> EXERCISE MATERIAL:
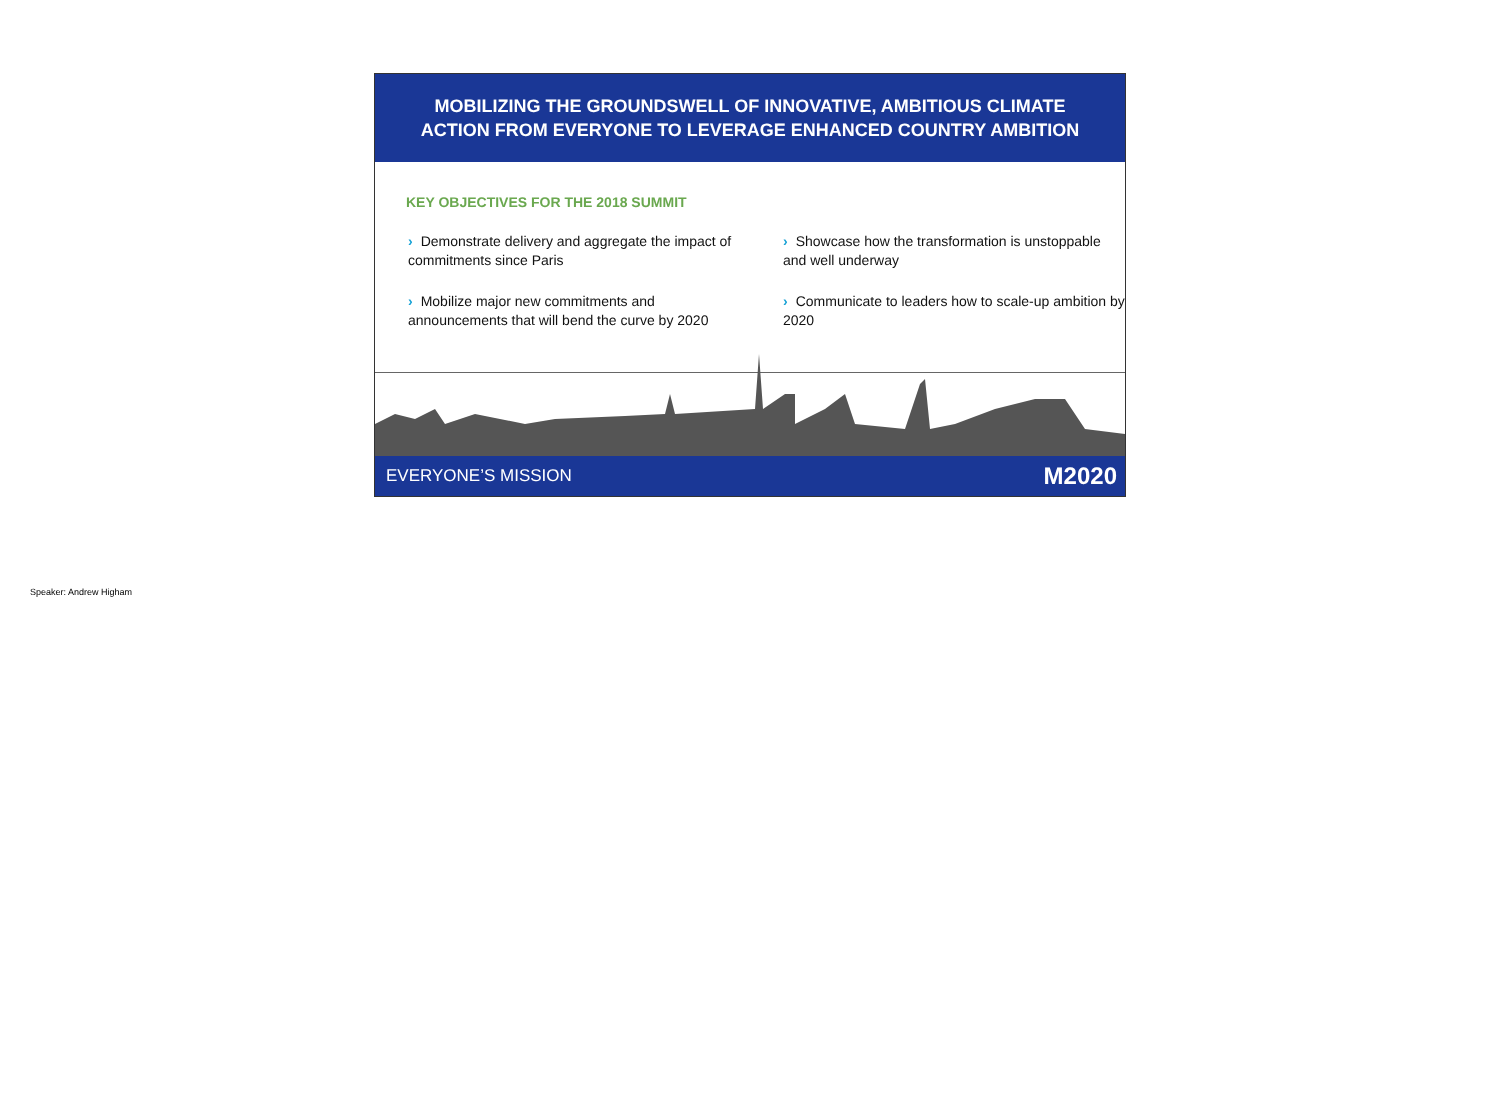MOBILIZING THE GROUNDSWELL OF INNOVATIVE, AMBITIOUS CLIMATE
ACTION FROM EVERYONE TO LEVERAGE ENHANCED COUNTRY AMBITION
KEY OBJECTIVES FOR THE 2018 SUMMIT
› Demonstrate delivery and aggregate the impact of commitments since Paris
› Mobilize major new commitments and announcements that will bend the curve by 2020
› Showcase how the transformation is unstoppable and well underway
› Communicate to leaders how to scale-up ambition by 2020
EVERYONE’S MISSION M2020
Speaker: Andrew Higham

> WHAT IS NEEDED:
Would you output the listing above verbatim, without its pictures?

> ANSWER TO THE EXERCISE:
MOBILIZING THE GROUNDSWELL OF INNOVATIVE, AMBITIOUS CLIMATE
ACTION FROM EVERYONE TO LEVERAGE ENHANCED COUNTRY AMBITION
KEY OBJECTIVES FOR THE 2018 SUMMIT
› Demonstrate delivery and aggregate the impact of commitments since Paris
› Mobilize major new commitments and announcements that will bend the curve by 2020
› Showcase how the transformation is unstoppable and well underway
› Communicate to leaders how to scale-up ambition by 2020
EVERYONE’S MISSION M2020
Speaker: Andrew Higham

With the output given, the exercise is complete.